16. Ellerinin üstünü, ensesinin kılsız yerini oğlak derisiyle kapladı.
17. Yaptığı güzel yemekle ekmeği Yakup'un eline verdi.
18. Yakup babasının yanına varıp, “Baba!” diye seslendi.Babası, “Evet, kimsin sen?” dedi.
19. Yakup, “Ben ilk oğlun Esav'ım” diye karşılık verdi, “Söylediğini yaptım. Lütfen kalk, otur da getirdiğim av etini ye. Öyle ki, beni kutsayabilesin.”
20. İshak, “Nasıl böyle çabucak buldun, oğlum?” dedi.Yakup, “Tanrın RAB bana yardım etti” diye yanıtladı.
21. İshak, “Yaklaş, oğlum” dedi, “Sana dokunayım, gerçekten oğlum Esav mısın, değil misin anlayayım.”

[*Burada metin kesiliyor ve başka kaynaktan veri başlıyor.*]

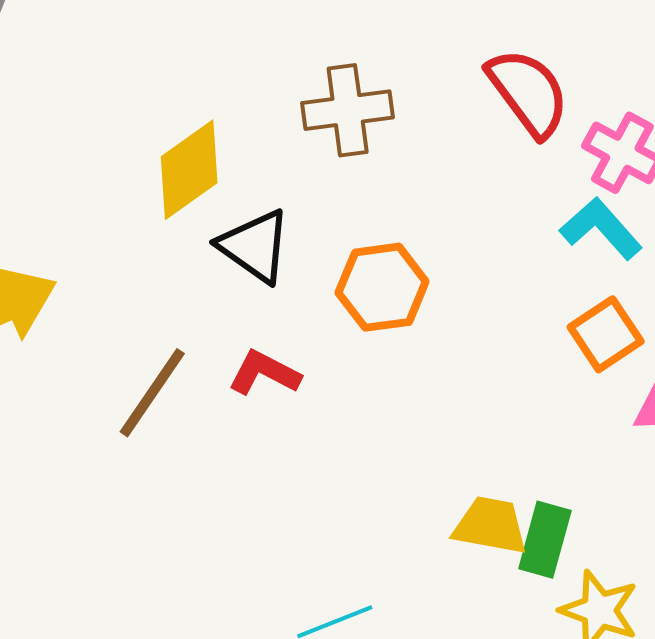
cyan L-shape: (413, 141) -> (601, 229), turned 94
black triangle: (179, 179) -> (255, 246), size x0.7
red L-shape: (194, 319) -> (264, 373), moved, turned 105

22. Yakup babasına yaklaştı. Babası ona dokunarak, “Ses Yakup'un sesi, ama eller Esav'ın elleri” dedi.
23. Onu tanıyamadı. Çünkü Yakup'un elleri ağabeyi Esav'ın elleri gibi kıllıydı. İshak onu kutsamak üzereyken,
24. bir daha sordu: “Sen gerçekten oğlum Esav mısın?”Yakup, “Evet!” diye yanıtladı.
25. İshak, “Oğlum, av etini getir yiyeyim de seni kutsayayım” dedi. Yakup önce yemeği, sonra şarabı getirdi. İshak yedi, içti.